Computer vision startup in the Energy space

We were contacted by a Private Equity company which invests in the energy sector. They were interested in acquiring a computer vision startup which had developed a prototype model to detect defects in machinery.

We went to the offices of the company and spoke to the founders and a number of employees. The employees demoed the product and we were allowed to test it. We were also given access to the company’s code repository. 

The audit of the company followed the Fast Data Science due diligence checklist with some custom checks agreed by the client. We found that the product was original and well designed, but still in a prototype stage and without a live demo. We produced a 16-page written report, and presented our findings to the client. In particular a number of recommendations were made regarding personnel, technology, and cloud computing costs.

The client packaged our due diligence report together with the accompanying accounting and legal due diligence reports, so our report was formatted to be consistent with those reports and in a language that investors were able to understand.

The client was happy with our report and proceeded to acquire the startup.

Scientific spinoff from a university

An investment company was interested in adding a university spinoff to its portfolio. The spinoff was run by a postdoc who was attempting to commercialise his research.

The researcher had invented a device which had a potential medical application. We visited the company premises and tried out the product, which was itself very impressive. We identified that the company’s code base could do with some documentation and following development best practices, and the company staff were generally not full-time but had other commitments in academia. All staff had impressive academic credentials.

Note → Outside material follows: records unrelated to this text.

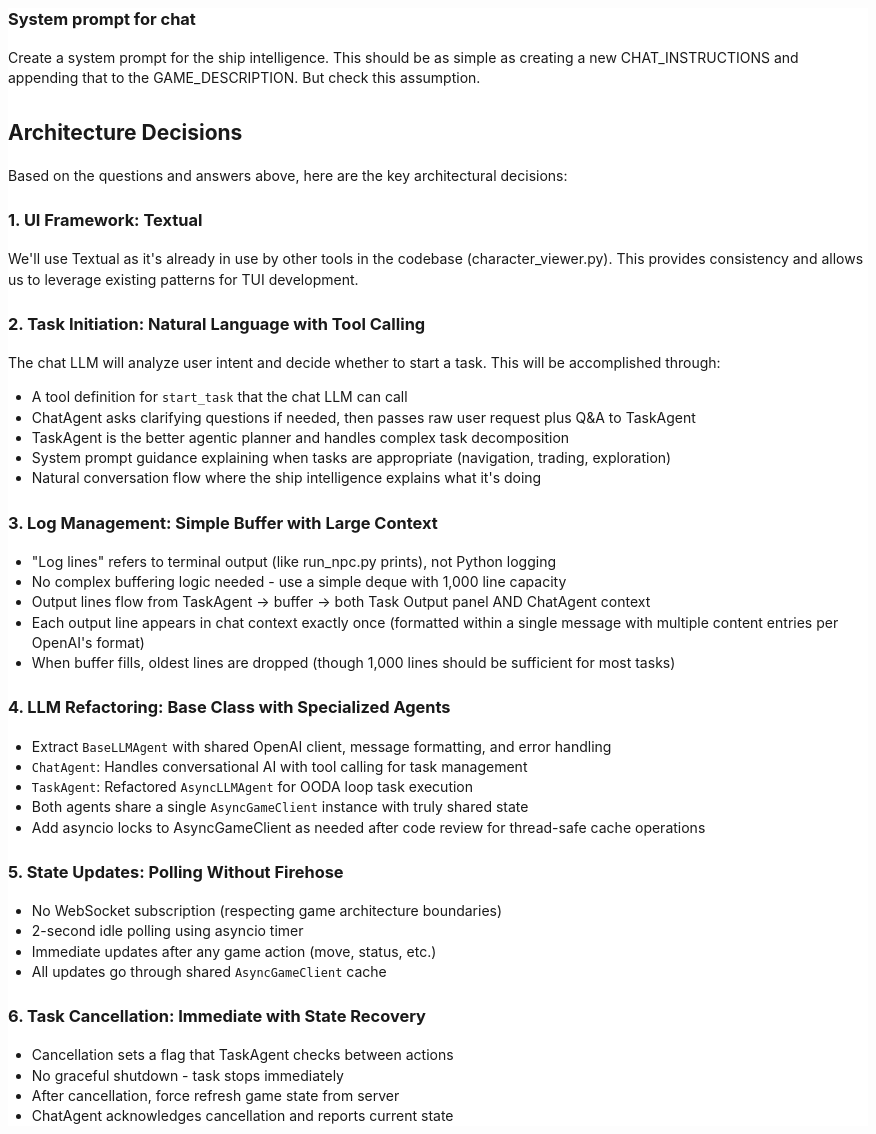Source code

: ### System prompt for chat

Create a system prompt for the ship intelligence. This should be as simple as creating a new CHAT_INSTRUCTIONS and appending that to the GAME_DESCRIPTION. But check this assumption.

## Architecture Decisions

Based on the questions and answers above, here are the key architectural decisions:

### 1. UI Framework: Textual
We'll use Textual as it's already in use by other tools in the codebase (character_viewer.py). This provides consistency and allows us to leverage existing patterns for TUI development.

### 2. Task Initiation: Natural Language with Tool Calling
The chat LLM will analyze user intent and decide whether to start a task. This will be accomplished through:
- A tool definition for `start_task` that the chat LLM can call
- ChatAgent asks clarifying questions if needed, then passes raw user request plus Q&A to TaskAgent
- TaskAgent is the better agentic planner and handles complex task decomposition
- System prompt guidance explaining when tasks are appropriate (navigation, trading, exploration)
- Natural conversation flow where the ship intelligence explains what it's doing

### 3. Log Management: Simple Buffer with Large Context
- "Log lines" refers to terminal output (like run_npc.py prints), not Python logging
- No complex buffering logic needed - use a simple deque with 1,000 line capacity
- Output lines flow from TaskAgent → buffer → both Task Output panel AND ChatAgent context
- Each output line appears in chat context exactly once (formatted within a single message with multiple content entries per OpenAI's format)
- When buffer fills, oldest lines are dropped (though 1,000 lines should be sufficient for most tasks)

### 4. LLM Refactoring: Base Class with Specialized Agents
- Extract `BaseLLMAgent` with shared OpenAI client, message formatting, and error handling
- `ChatAgent`: Handles conversational AI with tool calling for task management
- `TaskAgent`: Refactored `AsyncLLMAgent` for OODA loop task execution
- Both agents share a single `AsyncGameClient` instance with truly shared state
- Add asyncio locks to AsyncGameClient as needed after code review for thread-safe cache operations

### 5. State Updates: Polling Without Firehose
- No WebSocket subscription (respecting game architecture boundaries)
- 2-second idle polling using asyncio timer
- Immediate updates after any game action (move, status, etc.)
- All updates go through shared `AsyncGameClient` cache

### 6. Task Cancellation: Immediate with State Recovery
- Cancellation sets a flag that TaskAgent checks between actions
- No graceful shutdown - task stops immediately
- After cancellation, force refresh game state from server
- ChatAgent acknowledges cancellation and reports current state

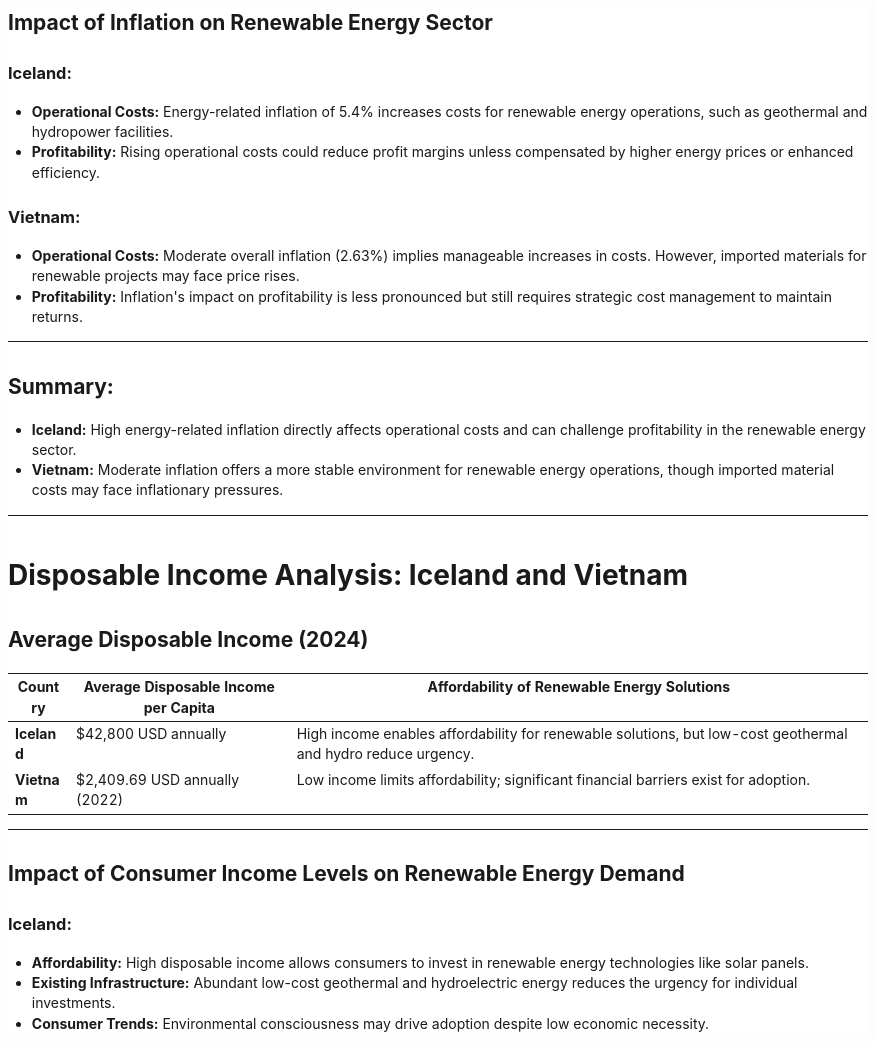 
## Impact of Inflation on Renewable Energy Sector

### Iceland:
- **Operational Costs:** Energy-related inflation of 5.4% increases costs for renewable energy operations, such as geothermal and hydropower facilities.
- **Profitability:** Rising operational costs could reduce profit margins unless compensated by higher energy prices or enhanced efficiency.

### Vietnam:
- **Operational Costs:** Moderate overall inflation (2.63%) implies manageable increases in costs. However, imported materials for renewable projects may face price rises.
- **Profitability:** Inflation's impact on profitability is less pronounced but still requires strategic cost management to maintain returns.

---

## Summary:
- **Iceland:** High energy-related inflation directly affects operational costs and can challenge profitability in the renewable energy sector.
- **Vietnam:** Moderate inflation offers a more stable environment for renewable energy operations, though imported material costs may face inflationary pressures.



---


# Disposable Income Analysis: Iceland and Vietnam

## Average Disposable Income (2024)

| Country     | Average Disposable Income per Capita | Affordability of Renewable Energy Solutions                              |
|-------------|--------------------------------------|--------------------------------------------------------------------------|
| **Iceland** | $42,800 USD annually                | High income enables affordability for renewable solutions, but low-cost geothermal and hydro reduce urgency. |
| **Vietnam** | $2,409.69 USD annually (2022)       | Low income limits affordability; significant financial barriers exist for adoption. |

---

## Impact of Consumer Income Levels on Renewable Energy Demand

### Iceland:
- **Affordability:** High disposable income allows consumers to invest in renewable energy technologies like solar panels.
- **Existing Infrastructure:** Abundant low-cost geothermal and hydroelectric energy reduces the urgency for individual investments.
- **Consumer Trends:** Environmental consciousness may drive adoption despite low economic necessity.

The investment house were impressed with the startup and proceeded to acquire it, albeit at a lower figure than previously discussed due to some of the concerns that our report had raised.

Academic researcher

A consortium of American investors was interested in investing in a European academic who was applying natural language processing to make a product with potential uses in the pharmaceutical industry.

We were given access to the datasets and source code and quickly determined that the software had been developed only with open data, and the valuable datasets were hard to obtain because they were in the possession of large corporations. 

The investors promptly put their plans on hold pending a licensing agreement to obtain training data.